Bunge holds door open on sale of company

03.08.2017

Bunge, the grain trader that has been a takeover target for Swiss commodity group Glencore, kept the door open on a sale of the company after it reported a sharp drop in second-quarter profits and lowered earnings guidance.

Asked if a sale was still possible, Bunge chief executive Soren Schroder said he and the board took their responsibility to shareholders seriously and would “evaluate the best path” for the New York-listed company.

“There is no entrenchment,” he told analysts on a post results conference call.

Glencore approached Bunge in May about a possible “combination” with its agricultural arm. But Glencore’s interest drew a cool response from Bunge, which said it was focused on delivering its own strategy.

A combination of the two companies would create one of the world’s largest agricultural trading merchants, with leading positions in crops such as soyabeans and wheat, and operations spread around the world.

Some analysts believe another weak quarter of results could trigger a renewed approach from Glencore, which is led by billionaire Ivan Glasenberg and has made no secret of its desire to boost the size of its agricultural business.

Mr Schroder said on Wednesday that Bunge had a good idea of its intrinsic value and added that its shares — which are up more 7 per cent this year but have lagged behind the wider market — were undervalued relative to their potential.

He said Bunge was open to consolidation but favoured regional partnerships and that a $250m cost-cutting plan announced last month had been in train for some time and was not connected to Glencore’s approach.

“This is a major transformation within the company not only from cost perspective but how we operate the company. That is no way a response to Glencore or anyone else,” he said.

“Because the industry is undergoing such a competitive squeeze at the moment the faster we can move on this the better it is,” he added.

Large agricultural traders have struggled in recent years as bumper harvests and fierce competition have squeezed margins. As crop prices have declined farmers have hoarded grain, forcing traders to pay more, particularly in Brazil, a key supplier of corn and soybeans.

Those trends were evident in Bunge’s second-quarter results. The company reported adjusted earnings per share of $0.17 cents in the three months to June, against $0.79 cents in the same period a year ago. It blamed the decline on “weak global margins” and slower than expected farmer selling in South America.

Net income available to shareholders dropped to $72m, down from $109m, and Bunge slashed full-year earnings guidance for its key agribusiness. Most of Bunge’s revenue and profit come from this division, which buys wholesale grains and oilseeds and stores, ships and sells them around the world.

Before Bunge issued a surprise profit warning last month, it forecast the agribusiness would deliver earnings before interest and tax of $800m-$925m in 2017. It is now expected to show $550m-$650m.

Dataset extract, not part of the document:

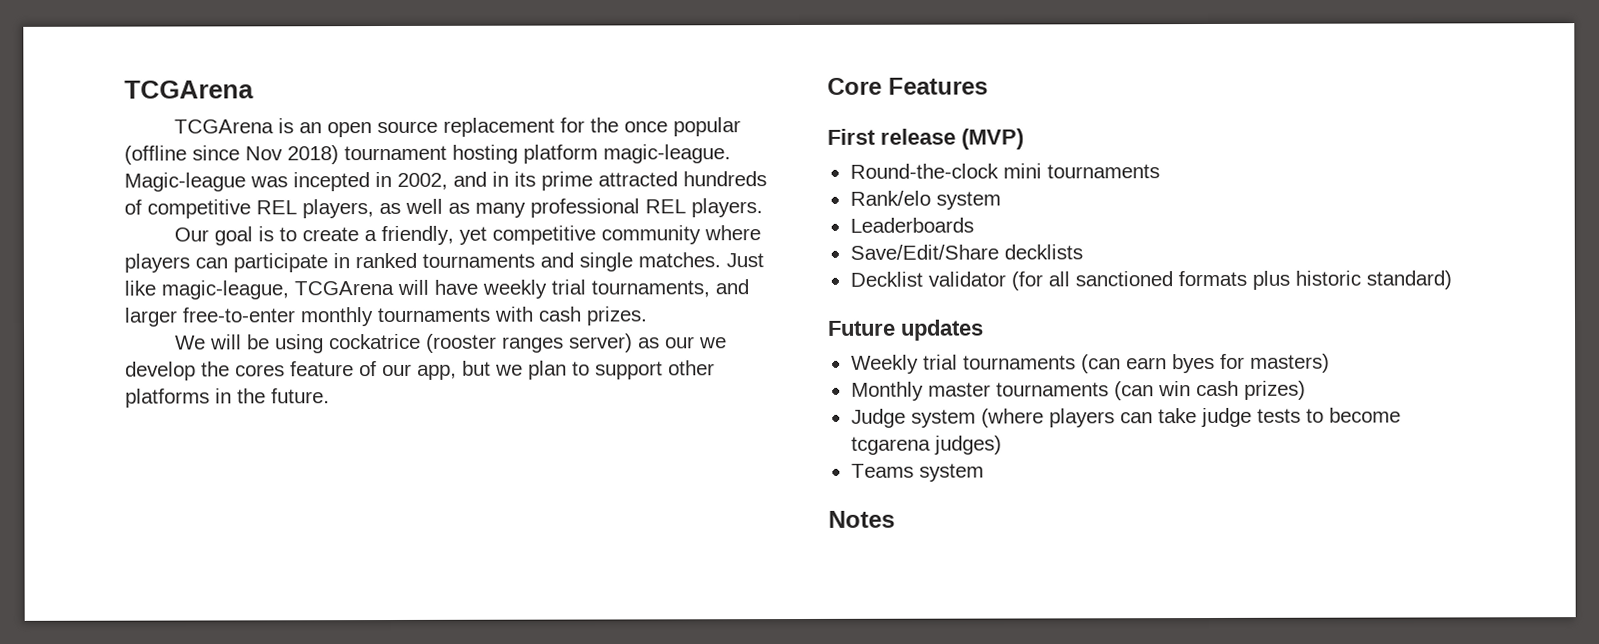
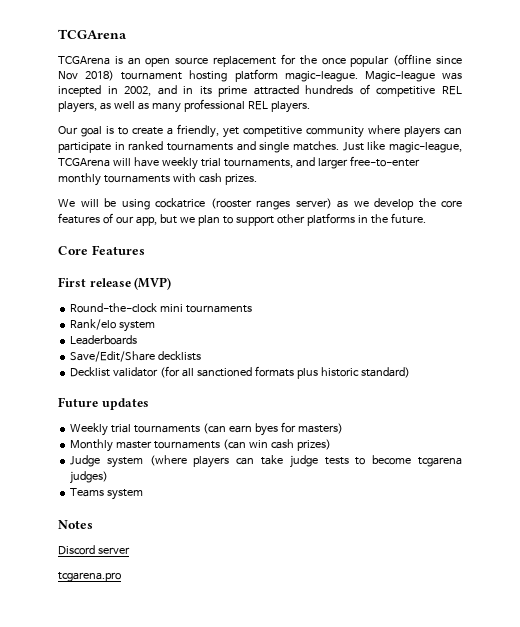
[664,336,695,349] our -> (348, 204) none
[235,361,354,377] cores feature -> [441,200,462,208] [58,213,100,224] core features
(895, 519) none -> [58,545,130,555] [58,572,121,582] // Discord server // tcgarena.pro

Shares in Bunge fell 0.7 per cent to $77.47.

“The equity market was expecting a very weak set of results given Bunge’s pre-announcement [profit warning], and probably won’t be that surprised by the reduction in full-year guidance,” said Morgan Stanley analyst Vincent Andrews.

In spite of the revised guidance, Mr Schroder struck an upbeat tone, saying he expected a much better second half of the year.

“Global trade remains strong, opportunities are emerging from recent weather concerns in North America and farmers in Brazil are proving willing sellers as prices have increased,” he said.

Mr Schroder said Bunge was still keen to reduce its exposure to sugar because there were “too many variables” that it could not control. But, as the business was profitable, he said Bunge wanted to make sure that its shareholders received fair value in any transaction.

“An IPO is something we are considering and we’ve done the early moves on preparing the company for that but we have a few other discussions . . . that we think could be better outcomes,” he said.